Barfield contends that Darwin was borrowing scientific ideas from astronomers, who (as far as I can tell), lacking the ability to really test much of what they saw, had to come up with hypothesis so as to save face, that is, not to look stupid.

Actually, Barfield’s commentary in this case is so good, I’m probably just digging myself in a hole by trying to talk about it. I’ll stop that now!

Photo credit

Confusing love poetry

I always thought it curious that someone should write love songs or poetry outside of their own experience. Tom Petty wrote a lot of standard rock material: break-ups, one night stands, etc. I remember being surprised that he had been married to the same gal for 20+ years. I shouldn’t have been surprised though. If all a songwriter had to explore was their own first-hand experiences, they would run out of material pretty quickly.

Charles Williams wrote 84 romantic sonnets for his wife:

She read them carefully. ‘So lovely they seemed,’ she said. But she also noted – and it puzzled her – that, thought they were addressed to her, their theme was the renunciation of love.

Why should he have consider renouncing love? In part it was simply his awareness that marriage with its many obligations and strains might destroy love: he was never easily optimistic. But, more than this, he was discontented about the very ordinariness of ‘being in love’. His mind was too subtle and self-aware, too capable of seeing endless possibilities in every human thought and action, for the state of loving to seem enough. He asked himself ‘whether love were not meant for something more than wantonness and child-bearing and the future that closes in death’. He meditated on the notion of achieving some spiritual advancement through renunciation, speculating in the sonnets he wrote for ‘Michal’ whether they might not ‘put off love for love’s sake’. And there was another possibility. Turning to his Christian beliefs, he considered the idea that love for another human being might be a step towards God – ‘the steep’, as he expressed it in the sonnet sequence, ‘whence I see God’.

-Humphrey Carpenter, The Inklings, p.79

Williams went on to find a lot in common with Dante and his love for Beatrice. Later in life he wrote about that extensively.

Tolkien on marriage

(I quote this passage on Tolkien’s relations in full from page 168 of The Inklings.)

Friendship with other men played as important a part in Tolkien’s life as it did in Lewis’s. Unlike Lewis, Tolkien encountered romantic love at an early age, for when he was sixteen he fell in love with a girl of nineteen, a fellow orphan who lived in his Birmingham lodging house.
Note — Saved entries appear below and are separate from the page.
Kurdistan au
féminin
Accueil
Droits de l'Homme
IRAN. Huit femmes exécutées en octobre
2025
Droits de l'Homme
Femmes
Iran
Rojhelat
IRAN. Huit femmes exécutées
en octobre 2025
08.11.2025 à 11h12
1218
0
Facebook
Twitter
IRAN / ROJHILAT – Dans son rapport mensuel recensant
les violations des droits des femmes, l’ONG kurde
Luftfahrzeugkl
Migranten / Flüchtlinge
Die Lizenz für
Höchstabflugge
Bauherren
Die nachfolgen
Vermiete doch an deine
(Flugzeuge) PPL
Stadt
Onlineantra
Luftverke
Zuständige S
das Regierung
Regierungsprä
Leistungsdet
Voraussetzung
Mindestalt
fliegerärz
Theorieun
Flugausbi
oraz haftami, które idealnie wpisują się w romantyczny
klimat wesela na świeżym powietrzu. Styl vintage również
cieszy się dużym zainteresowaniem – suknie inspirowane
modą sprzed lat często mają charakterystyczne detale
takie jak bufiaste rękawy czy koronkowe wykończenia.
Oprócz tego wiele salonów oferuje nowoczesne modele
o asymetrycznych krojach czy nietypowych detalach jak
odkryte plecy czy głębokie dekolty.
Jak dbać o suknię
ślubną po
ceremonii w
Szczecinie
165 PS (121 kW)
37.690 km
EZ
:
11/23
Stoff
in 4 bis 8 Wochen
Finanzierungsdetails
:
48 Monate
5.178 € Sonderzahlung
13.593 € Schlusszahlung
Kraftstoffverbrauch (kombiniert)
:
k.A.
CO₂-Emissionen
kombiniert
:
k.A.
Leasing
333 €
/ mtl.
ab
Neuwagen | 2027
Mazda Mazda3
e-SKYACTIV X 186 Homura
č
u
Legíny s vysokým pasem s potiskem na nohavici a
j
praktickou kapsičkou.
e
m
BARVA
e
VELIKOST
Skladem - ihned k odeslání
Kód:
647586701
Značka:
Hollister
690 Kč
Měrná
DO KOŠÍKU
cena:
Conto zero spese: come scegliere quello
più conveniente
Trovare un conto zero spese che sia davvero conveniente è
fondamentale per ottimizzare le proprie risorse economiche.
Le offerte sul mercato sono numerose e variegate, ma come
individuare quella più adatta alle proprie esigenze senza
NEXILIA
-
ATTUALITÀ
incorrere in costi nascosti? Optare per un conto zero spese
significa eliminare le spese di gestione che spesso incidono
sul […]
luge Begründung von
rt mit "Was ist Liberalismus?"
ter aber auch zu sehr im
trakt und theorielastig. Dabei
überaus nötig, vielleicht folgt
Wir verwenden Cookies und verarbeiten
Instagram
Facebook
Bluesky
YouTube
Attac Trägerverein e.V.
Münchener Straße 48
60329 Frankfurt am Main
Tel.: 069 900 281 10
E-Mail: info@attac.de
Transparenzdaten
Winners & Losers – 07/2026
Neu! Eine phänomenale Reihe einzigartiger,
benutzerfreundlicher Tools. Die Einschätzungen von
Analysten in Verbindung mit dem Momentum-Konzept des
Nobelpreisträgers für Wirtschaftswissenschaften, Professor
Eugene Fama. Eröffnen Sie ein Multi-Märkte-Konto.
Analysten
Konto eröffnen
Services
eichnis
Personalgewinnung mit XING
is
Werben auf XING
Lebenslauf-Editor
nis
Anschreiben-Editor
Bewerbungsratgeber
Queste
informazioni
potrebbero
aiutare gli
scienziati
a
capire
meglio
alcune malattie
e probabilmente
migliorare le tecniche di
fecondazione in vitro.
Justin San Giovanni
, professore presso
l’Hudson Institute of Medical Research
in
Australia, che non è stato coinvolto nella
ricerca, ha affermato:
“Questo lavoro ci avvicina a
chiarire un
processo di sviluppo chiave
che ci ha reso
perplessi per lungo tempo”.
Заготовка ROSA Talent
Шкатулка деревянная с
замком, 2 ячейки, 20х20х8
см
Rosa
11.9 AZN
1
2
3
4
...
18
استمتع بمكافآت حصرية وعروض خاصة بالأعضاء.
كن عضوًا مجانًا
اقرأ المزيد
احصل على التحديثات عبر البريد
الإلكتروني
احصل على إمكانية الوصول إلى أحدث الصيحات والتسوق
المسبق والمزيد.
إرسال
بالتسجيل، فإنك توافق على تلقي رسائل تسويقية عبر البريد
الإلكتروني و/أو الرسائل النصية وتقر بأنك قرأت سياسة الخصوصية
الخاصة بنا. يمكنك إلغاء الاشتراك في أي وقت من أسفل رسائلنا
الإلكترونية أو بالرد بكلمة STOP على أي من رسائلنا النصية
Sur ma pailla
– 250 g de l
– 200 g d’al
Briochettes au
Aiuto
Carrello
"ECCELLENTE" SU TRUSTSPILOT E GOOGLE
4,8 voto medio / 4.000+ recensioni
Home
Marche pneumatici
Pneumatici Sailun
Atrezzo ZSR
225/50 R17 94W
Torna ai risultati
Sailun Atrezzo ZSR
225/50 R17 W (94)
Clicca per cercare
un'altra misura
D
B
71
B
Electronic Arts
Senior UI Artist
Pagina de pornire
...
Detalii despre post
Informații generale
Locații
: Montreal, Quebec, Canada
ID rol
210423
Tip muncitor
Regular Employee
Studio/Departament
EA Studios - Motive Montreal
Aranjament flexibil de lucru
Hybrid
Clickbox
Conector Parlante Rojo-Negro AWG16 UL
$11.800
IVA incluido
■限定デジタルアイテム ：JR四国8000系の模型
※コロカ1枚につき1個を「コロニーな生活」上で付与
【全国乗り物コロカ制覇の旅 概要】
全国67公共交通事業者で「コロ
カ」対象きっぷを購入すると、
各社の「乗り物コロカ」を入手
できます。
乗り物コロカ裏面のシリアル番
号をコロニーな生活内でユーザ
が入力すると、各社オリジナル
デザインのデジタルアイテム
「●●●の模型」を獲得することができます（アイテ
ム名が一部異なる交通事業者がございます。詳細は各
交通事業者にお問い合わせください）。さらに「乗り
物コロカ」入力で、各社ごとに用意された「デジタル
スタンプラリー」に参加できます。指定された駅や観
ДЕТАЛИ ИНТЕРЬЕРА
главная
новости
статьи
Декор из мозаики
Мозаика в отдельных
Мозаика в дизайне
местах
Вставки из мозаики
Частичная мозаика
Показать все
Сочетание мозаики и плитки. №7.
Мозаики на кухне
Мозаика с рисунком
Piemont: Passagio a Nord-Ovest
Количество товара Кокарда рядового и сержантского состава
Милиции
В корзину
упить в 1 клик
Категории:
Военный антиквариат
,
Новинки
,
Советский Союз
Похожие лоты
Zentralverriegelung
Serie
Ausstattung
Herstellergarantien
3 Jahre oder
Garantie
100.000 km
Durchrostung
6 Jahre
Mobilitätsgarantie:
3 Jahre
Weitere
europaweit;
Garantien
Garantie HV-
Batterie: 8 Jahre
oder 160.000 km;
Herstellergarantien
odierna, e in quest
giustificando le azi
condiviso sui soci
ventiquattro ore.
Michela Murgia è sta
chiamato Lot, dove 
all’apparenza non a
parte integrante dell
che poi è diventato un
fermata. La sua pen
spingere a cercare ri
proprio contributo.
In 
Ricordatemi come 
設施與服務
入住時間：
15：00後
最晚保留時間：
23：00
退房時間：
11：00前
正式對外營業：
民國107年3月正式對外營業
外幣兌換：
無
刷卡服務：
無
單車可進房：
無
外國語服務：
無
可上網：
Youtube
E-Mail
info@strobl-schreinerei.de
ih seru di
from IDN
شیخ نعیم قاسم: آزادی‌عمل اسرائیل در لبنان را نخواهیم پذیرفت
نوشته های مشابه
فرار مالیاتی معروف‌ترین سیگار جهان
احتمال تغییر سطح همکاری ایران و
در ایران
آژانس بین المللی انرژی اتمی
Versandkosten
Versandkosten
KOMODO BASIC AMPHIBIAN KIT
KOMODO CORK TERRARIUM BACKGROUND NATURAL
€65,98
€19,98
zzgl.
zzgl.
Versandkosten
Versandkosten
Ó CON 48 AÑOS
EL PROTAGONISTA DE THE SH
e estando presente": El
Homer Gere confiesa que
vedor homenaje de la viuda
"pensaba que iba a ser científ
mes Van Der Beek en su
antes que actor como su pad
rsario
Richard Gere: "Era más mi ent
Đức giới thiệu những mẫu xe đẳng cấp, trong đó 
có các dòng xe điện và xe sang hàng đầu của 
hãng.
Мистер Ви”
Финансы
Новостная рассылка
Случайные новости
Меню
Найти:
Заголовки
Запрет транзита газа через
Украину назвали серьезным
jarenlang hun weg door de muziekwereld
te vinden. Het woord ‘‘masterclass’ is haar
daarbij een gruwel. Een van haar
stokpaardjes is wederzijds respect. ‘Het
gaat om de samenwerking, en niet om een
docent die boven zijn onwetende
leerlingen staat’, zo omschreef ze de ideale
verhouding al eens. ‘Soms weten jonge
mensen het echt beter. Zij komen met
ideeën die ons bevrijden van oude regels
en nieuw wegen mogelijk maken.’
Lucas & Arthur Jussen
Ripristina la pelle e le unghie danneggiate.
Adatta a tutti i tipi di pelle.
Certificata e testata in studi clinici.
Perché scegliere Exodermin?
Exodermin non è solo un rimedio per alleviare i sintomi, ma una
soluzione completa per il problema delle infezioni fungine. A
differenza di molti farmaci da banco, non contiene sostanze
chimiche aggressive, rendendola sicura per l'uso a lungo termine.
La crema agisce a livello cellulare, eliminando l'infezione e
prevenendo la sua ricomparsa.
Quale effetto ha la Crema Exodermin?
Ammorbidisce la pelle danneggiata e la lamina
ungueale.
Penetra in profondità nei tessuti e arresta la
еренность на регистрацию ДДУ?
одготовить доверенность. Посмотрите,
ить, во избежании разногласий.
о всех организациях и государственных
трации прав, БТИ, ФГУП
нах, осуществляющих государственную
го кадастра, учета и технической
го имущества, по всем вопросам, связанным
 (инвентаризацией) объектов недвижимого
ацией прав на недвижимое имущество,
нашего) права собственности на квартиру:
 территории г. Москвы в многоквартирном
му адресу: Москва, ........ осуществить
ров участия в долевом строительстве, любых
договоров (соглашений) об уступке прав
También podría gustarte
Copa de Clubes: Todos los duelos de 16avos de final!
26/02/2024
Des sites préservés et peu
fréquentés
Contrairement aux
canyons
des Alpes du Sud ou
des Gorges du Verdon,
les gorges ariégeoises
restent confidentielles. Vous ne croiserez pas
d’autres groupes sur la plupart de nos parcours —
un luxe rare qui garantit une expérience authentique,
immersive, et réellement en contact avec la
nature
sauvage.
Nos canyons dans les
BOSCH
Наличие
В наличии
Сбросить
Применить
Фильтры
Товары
But he and Edith Bratt were soon separated by his guardian, and in late adolescence Tolkien was thrown back on friendship with others of his own sex, so much so that by the time he was reunited with her he had, as it were, lost touch with her, and had devoted the greater part of his deepest affections to his male friends.

He and Edith were eventually married and had four children, but family affairs (though of great interest and importance to Tolkien) seemed to him to be quite apart from his life with his male friends. This division of his life into water-tight compartments inevitably caused a strain, and Edith Tolkien resented the fact that such a large part of her husband’s affections were lavished on Lewis and other men friends, while Tolkien himself felt that time spent with the Inklings and in other male company could only be gained by a deliberate and almost ruthless exclusion of attention to his wife.

‘There are many things that a man feels are legitimate even though they cause a fuss,’ he wrote to a son who was about to be married. ‘Let him not lie about them to his wife or lover! Cut them out – or if worth a fight: just insist. Such matters may arise frequently – the glass of beer, the pipe, the non writing of letters, the other friend, etc. etc. If the other side’s claims really are unreasonable (as they are at times between the dearest lovers and most loving married folk) they are much better met by above board refusal and “fuss” than subterfuge.’

Edith Tolkien was capable of responding to this attitude with equal obstinacy, and as a result the atmosphere in the Tolkien household at Northmoor Road was sometimes as difficult as that in the Lewis-Moore menage at the Kilns.